What to produce: Somewhere below is a line with "framed print: present [558,82,640,152]" and, later, a line with "teapot: none [499,285,596,348]"; repeat those two lines and all the lines between them, exactly as they are.

Data supplied:
============

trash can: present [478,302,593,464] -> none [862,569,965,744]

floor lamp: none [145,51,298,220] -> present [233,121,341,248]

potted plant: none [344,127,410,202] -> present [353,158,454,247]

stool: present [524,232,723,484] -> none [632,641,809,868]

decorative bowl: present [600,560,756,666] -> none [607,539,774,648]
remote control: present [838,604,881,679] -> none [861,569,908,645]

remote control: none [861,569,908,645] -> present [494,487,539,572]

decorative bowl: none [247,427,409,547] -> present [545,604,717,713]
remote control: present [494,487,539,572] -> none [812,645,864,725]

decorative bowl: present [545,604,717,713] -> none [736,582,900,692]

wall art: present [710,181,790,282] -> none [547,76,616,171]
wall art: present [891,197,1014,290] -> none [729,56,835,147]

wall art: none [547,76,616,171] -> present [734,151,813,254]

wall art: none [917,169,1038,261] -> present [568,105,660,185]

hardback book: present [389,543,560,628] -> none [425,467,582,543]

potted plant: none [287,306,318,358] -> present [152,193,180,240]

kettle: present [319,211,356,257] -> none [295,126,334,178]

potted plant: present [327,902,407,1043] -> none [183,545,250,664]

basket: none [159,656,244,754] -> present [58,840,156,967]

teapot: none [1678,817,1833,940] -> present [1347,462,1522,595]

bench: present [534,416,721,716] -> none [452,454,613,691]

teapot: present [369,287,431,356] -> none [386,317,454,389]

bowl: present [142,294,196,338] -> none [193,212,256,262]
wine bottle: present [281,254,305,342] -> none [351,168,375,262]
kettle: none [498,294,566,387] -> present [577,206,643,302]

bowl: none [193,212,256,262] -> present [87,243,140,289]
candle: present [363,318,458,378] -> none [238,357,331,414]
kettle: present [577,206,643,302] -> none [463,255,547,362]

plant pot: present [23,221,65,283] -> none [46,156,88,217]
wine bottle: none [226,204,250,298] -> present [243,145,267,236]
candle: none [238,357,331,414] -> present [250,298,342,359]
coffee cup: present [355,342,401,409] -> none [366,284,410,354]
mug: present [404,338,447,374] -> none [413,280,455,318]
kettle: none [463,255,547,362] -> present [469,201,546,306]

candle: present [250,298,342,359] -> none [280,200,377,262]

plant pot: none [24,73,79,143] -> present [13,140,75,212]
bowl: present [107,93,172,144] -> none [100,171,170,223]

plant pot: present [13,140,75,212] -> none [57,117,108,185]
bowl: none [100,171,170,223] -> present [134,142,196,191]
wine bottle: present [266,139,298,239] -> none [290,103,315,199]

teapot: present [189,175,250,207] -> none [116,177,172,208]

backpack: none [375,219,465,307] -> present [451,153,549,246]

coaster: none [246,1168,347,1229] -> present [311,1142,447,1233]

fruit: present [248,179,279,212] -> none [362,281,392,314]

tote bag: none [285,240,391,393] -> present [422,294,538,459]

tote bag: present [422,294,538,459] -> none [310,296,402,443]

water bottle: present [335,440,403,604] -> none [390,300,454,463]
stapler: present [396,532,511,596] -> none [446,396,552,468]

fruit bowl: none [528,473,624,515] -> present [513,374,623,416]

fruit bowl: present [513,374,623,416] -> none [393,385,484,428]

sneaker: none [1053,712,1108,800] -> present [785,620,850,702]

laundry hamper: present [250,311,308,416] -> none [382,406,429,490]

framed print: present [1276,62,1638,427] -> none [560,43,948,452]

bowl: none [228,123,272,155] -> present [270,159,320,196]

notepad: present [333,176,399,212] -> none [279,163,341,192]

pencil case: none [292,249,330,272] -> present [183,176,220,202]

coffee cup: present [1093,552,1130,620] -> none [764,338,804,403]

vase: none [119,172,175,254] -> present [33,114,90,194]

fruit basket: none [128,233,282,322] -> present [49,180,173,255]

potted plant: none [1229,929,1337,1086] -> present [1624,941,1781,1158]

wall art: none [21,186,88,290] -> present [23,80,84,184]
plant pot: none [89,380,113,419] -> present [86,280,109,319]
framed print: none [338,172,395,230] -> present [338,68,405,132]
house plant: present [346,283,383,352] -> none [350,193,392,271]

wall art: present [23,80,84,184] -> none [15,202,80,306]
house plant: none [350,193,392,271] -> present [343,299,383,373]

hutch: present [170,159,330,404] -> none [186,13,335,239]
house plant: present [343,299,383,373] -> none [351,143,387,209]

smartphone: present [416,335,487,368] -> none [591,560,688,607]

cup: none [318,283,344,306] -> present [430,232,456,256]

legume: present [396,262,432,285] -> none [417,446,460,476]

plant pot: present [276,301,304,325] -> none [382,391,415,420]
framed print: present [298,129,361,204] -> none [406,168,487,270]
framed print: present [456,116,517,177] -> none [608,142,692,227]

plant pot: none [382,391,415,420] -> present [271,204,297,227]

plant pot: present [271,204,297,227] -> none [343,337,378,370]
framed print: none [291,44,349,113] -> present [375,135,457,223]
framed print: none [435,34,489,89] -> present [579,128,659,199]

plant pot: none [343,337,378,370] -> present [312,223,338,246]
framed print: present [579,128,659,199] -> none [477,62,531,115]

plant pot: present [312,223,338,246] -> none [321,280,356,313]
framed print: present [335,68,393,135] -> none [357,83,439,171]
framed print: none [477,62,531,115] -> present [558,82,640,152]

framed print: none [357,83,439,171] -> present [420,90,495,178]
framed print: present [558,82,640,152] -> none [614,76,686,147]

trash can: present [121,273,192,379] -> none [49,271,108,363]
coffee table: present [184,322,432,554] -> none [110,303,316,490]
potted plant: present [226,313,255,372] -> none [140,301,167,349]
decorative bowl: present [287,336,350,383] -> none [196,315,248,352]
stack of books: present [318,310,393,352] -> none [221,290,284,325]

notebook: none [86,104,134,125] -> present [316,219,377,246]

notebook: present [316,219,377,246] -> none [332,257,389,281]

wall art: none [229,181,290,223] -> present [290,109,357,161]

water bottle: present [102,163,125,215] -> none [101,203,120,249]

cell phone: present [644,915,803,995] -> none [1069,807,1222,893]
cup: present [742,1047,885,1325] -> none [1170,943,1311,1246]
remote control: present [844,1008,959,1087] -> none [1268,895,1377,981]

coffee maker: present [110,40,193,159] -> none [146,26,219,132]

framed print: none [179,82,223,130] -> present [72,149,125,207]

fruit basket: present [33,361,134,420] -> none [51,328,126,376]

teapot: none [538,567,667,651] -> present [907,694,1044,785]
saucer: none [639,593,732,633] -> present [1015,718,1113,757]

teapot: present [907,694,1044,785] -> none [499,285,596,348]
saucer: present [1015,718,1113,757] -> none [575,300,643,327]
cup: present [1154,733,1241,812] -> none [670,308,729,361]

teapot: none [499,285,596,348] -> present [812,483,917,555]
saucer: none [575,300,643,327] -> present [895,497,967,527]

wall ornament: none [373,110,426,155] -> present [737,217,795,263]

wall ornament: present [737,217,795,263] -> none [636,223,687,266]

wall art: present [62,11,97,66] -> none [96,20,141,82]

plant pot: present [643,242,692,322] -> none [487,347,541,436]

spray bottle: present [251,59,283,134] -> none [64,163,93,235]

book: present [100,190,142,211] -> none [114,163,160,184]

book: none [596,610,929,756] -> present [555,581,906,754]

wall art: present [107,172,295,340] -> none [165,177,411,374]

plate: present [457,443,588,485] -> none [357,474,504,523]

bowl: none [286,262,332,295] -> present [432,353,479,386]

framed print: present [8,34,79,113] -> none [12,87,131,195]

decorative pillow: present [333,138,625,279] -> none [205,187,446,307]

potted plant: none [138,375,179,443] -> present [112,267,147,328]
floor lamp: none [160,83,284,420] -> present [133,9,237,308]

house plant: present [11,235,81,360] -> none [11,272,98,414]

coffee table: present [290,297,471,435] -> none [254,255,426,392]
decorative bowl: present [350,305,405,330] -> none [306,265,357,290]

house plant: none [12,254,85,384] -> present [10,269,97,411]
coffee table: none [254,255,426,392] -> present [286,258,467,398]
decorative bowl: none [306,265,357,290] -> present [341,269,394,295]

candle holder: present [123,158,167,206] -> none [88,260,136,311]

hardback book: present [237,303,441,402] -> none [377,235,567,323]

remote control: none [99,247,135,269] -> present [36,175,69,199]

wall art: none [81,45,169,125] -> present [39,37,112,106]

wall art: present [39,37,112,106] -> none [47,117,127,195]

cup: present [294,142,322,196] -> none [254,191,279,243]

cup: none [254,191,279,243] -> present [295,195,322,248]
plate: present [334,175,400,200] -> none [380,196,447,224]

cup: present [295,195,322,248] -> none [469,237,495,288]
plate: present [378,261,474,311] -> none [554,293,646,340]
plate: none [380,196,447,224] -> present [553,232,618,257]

============

Result for this exercise:
framed print: present [558,82,640,152] -> none [614,76,686,147]

trash can: present [121,273,192,379] -> none [49,271,108,363]
coffee table: present [184,322,432,554] -> none [110,303,316,490]
potted plant: present [226,313,255,372] -> none [140,301,167,349]
decorative bowl: present [287,336,350,383] -> none [196,315,248,352]
stack of books: present [318,310,393,352] -> none [221,290,284,325]

notebook: none [86,104,134,125] -> present [316,219,377,246]

notebook: present [316,219,377,246] -> none [332,257,389,281]

wall art: none [229,181,290,223] -> present [290,109,357,161]

water bottle: present [102,163,125,215] -> none [101,203,120,249]

cell phone: present [644,915,803,995] -> none [1069,807,1222,893]
cup: present [742,1047,885,1325] -> none [1170,943,1311,1246]
remote control: present [844,1008,959,1087] -> none [1268,895,1377,981]

coffee maker: present [110,40,193,159] -> none [146,26,219,132]

framed print: none [179,82,223,130] -> present [72,149,125,207]

fruit basket: present [33,361,134,420] -> none [51,328,126,376]

teapot: none [538,567,667,651] -> present [907,694,1044,785]
saucer: none [639,593,732,633] -> present [1015,718,1113,757]

teapot: present [907,694,1044,785] -> none [499,285,596,348]
saucer: present [1015,718,1113,757] -> none [575,300,643,327]
cup: present [1154,733,1241,812] -> none [670,308,729,361]

teapot: none [499,285,596,348] -> present [812,483,917,555]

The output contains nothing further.